Но вот объявили о начале кинокартины, снятой в Африке. Стало темно. Оркестр затянул негритянский напев.
Рашель отстранилась и пересела к самому барьеру ложи. Она негромко сказала:
— Только бы хорошо было снято.
Пейзажи сменялись пейзажами. Появилась тихая заводь под сенью исполинских деревьев, опутанных лианами, клонящими их к земле. На водной глади — гиппопотам, будто всплывшая туша утонувшего быка. Следующий кадр — на песке устроили возню чёрные обезьянки с полукружьями белых бород, совсем как у старых моряков. Затем на экране возникло селение: безлюдная площадь, вся в трещинах от зноя; горизонт, заслонённый хижинами и изгородями, потом показался двор, где «девицы» племени пель, с оголёнными торсами, мускулистыми ляжками, в набедренных повязках в обтяжку, растирали зерно в больших деревянных чашках среди ватаги чернокожих ребятишек, кувыркавшихся в пыли. Были тут и ещё женщины, — одни тащили объёмистые корзины, другие пряли, сидя по-портновски, скрестив ноги, — в левой руке они держали прялку, а правой вращали веретено, стоявшее в деревянном корыте и по форме напоминающее волчок, — на него и наматывалась нить.
Рашель сидела, заложив ногу на ногу, опираясь локтем о колено, уткнув подбородок в ладонь, вся устремившись вперёд и не сводя глаз с экрана, — до Антуана доносилось её дыхание. То и дело, не оборачиваясь, она негромко говорила ему:
— Котик… посмотри… да посмотри же…
Картина кончилась неистовой пляской под звуки там-тама в сумерках на площади, окаймлённой пальмами. Толпа из одних лишь чернокожих, лица которых застыли от напряжённого внимания, зато тела ходуном ходили от восторга, тесным кольцом окружила двух негров, почти совсем нагих, прекрасно сложённых, пьяных, взмокших от пота — они то ловили друг друга, то сшибались, то вступали в яростную схватку, то отскакивали в стороны, то тянулись и льнули друг к другу в каком-то исступлении, подчинённом чёткому ритму, и движения их были то воинственны, то сладострастны, ибо попеременно выражали боевой задор и плотское вожделение. Черноликие зрители затаили дыхание, притоптывали вне себя от восторга и всё ближе придвигались к танцорам, сужая круг и, все ускоряя темп, без передышки хлопали в ладоши и били в барабаны, заставляя одержимых плясунов двигаться всё быстрей, всё неистовей. Оркестр перед экраном замолк: теперь доносились мерные звуки из-за кулис — там хлопали в ладоши, и это придавало какую-то ошеломляющую жизненность всему, что изображалось на экране, какую-то неодолимую заразительность тому напряжённому до исступления сладострастию, которое искажало лица всех этих бесноватых.
Сеанс закончился.
Публика устремилась к выходу. Служительницы натянули чехлы на опустевшие кресла.

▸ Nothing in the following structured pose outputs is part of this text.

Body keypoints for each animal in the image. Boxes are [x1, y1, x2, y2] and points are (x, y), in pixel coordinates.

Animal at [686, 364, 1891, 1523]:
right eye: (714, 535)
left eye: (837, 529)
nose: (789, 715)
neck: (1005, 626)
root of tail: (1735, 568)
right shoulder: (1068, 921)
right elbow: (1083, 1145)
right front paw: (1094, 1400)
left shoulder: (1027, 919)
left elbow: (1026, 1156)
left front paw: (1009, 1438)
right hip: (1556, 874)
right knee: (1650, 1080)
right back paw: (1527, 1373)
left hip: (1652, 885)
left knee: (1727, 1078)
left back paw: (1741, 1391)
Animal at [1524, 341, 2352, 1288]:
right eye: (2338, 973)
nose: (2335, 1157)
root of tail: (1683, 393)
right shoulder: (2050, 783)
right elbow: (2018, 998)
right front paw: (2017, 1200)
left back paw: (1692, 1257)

Рашель, молчаливая, подавленная, всё не вставала; но Антуан уже подавал ей манто, и она поднялась, подставила губы для поцелуя.
Они вышли последними, не проронив ни слова. Но у подъезда кинематографа, попав на вольный простор Бульваров, в толпе, хлынувшей сразу из разных увеселительных мест, они почувствовали всю прелесть этой ночи, светящейся огнями, в лучах которых кое-где уже кружились осенние листья, и когда Антуан, взяв её под руку, шепнул: «Вернёмся к тебе, правда?» — она воскликнула:
— О, не сейчас. Пойдём куда-нибудь. Так хочется пить.

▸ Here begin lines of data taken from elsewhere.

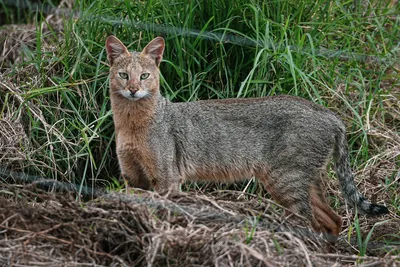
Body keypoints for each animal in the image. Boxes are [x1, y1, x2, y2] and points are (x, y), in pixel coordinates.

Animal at [105, 35, 388, 243]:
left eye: (144, 76)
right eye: (123, 75)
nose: (133, 89)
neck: (131, 124)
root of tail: (329, 113)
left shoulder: (166, 179)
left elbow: (163, 211)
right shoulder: (133, 178)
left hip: (286, 181)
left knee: (312, 221)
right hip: (303, 181)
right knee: (333, 219)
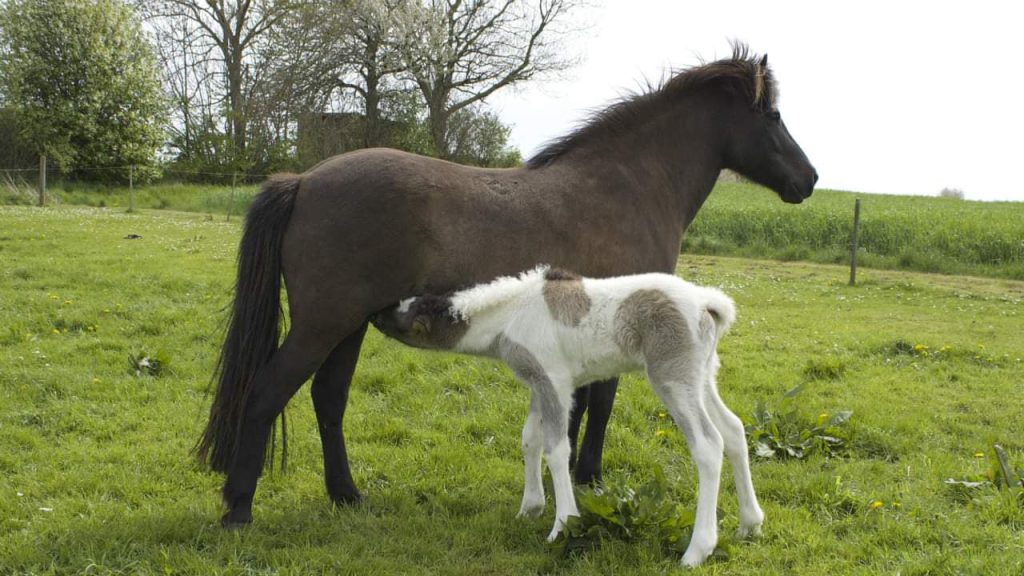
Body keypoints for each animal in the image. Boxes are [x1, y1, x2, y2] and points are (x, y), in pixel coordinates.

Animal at [372, 264, 765, 565]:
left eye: (402, 312)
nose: (374, 312)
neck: (510, 316)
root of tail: (708, 304)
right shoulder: (537, 383)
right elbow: (530, 440)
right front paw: (529, 508)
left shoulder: (556, 381)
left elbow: (558, 449)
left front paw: (562, 524)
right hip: (702, 375)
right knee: (733, 429)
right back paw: (750, 523)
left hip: (672, 376)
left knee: (708, 445)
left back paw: (698, 550)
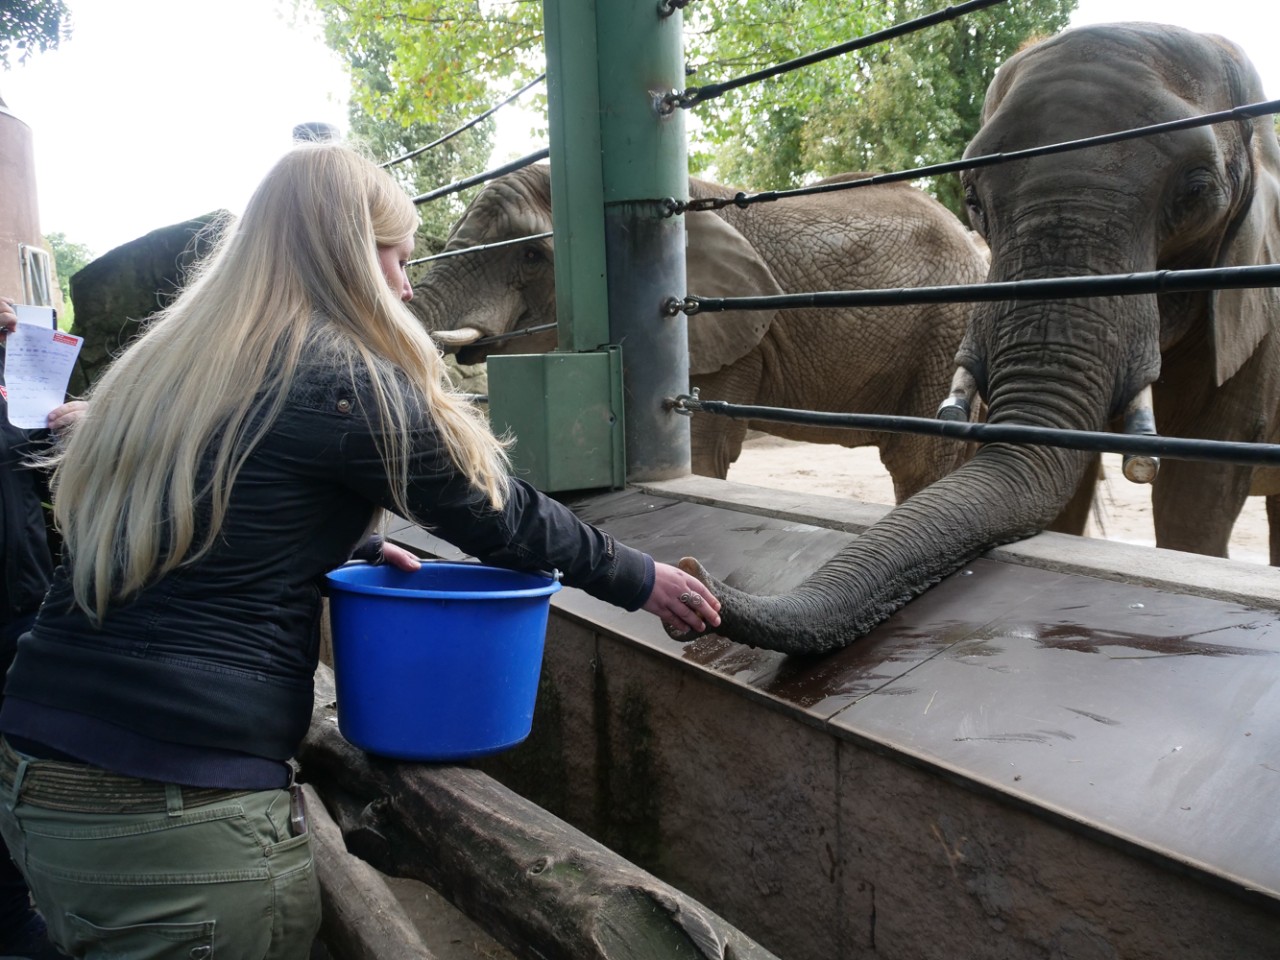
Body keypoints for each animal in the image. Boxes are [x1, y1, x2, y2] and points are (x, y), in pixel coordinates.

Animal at [675, 20, 1274, 655]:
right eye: (975, 195)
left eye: (1195, 195)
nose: (692, 572)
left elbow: (707, 448)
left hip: (940, 331)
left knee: (919, 464)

И, увидев под колоннадой у фасада кадры, выставленные за стеклом, она свернула туда, чтобы ещё раз взглянуть на фотографию молодого негра.
— Ах, просто удивительно, как он похож на боя, который проделал с нами весь путь вниз по Казаманке{81}
, — сказала она. — Он был уолоф — Мамаду Дьен.— Тебе куда хочется пойти? — спросил он, не показывая вида, что разочарован.